About learning rate and weight decay "fine-tuning"

gass_jb · September 1, 2021, 11:37am

I am really confused about choosing the best learning rate and weight decay. I conducted an ablation study and got the following results:

For both experiments a weight decay = 0.001 was used.
For the first plot: lr = 0.003 => best validation loss: 0.405 reached in epoch 4, train_loss = 0.326 at same epoch
For the second plot: lr = 0.03 => best validation loss: 0.403 reached in epoch 9, train_loss = 0.411 also at same epoch

Sayed_Nadim · September 1, 2021, 12:10pm

I would suggest using hyperparameter search for finding the best values. Try Optuna, Raytune etc. for tuning. Refer to This question.

gass_jb · September 1, 2021, 12:15pm

Thx Sayed for your quick answer, but I would like to get best analysis of the above-shared plots, which one performed better.

Sayed_Nadim · September 1, 2021, 12:29pm

Understood. In my opinion, with smaller lr, you don’t risk “overshoot” during gradient descent. But it may take more time converge. Higher lr can make training faster but also can “oscillate” for convergence.
In the case lr = 0.003, the validation loss seems stable, with no significant change. I am not sure if it will improve further from that. In the second case where lr = 0.03, the validation loss goes high and then drops significantly low. It may indicate a bit of overfitting tendency.

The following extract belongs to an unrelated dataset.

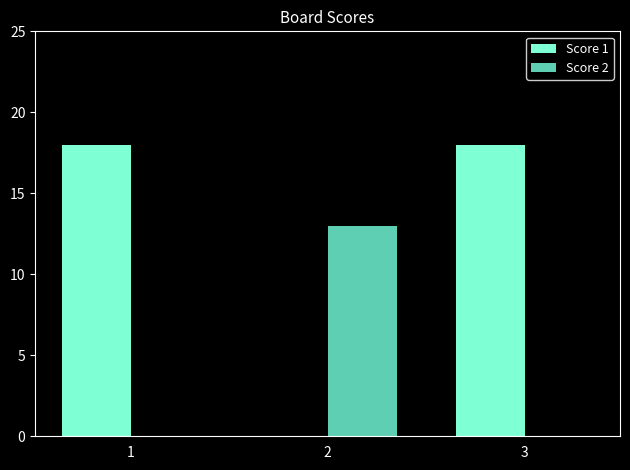

What is the total value across all series at 2?

13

I would recommend training for some more epochs for both cases to see if the validation value improves. Also, are you performing weight decay based on epoch or steps?

gass_jb · September 1, 2021, 12:37pm

I trained for some more epochs, the model starts overfitting and the values went higher for both cases. The weight decay is performed on epoch

gass_jb · September 1, 2021, 12:44pm

This is what what I got, when I trained for more epochs with lr = 0.003

lr0,003-wd0,001_8-epochs

Sayed_Nadim · September 1, 2021, 12:47pm

Can you try with linear weight decaying instead of fixed value i.e. 1st epoch - 0.001, 2nd epoch - 0.0008, 3rd epoch - 0.0004 etc? I guess for lr = 0.003, having a constant weight decay of 0.001 is reducing lr faster than with lr = 0.03.

Sayed_Nadim · September 1, 2021, 12:48pm

Yes, the model is diverging (potentially overfitting) when you train for more epoch.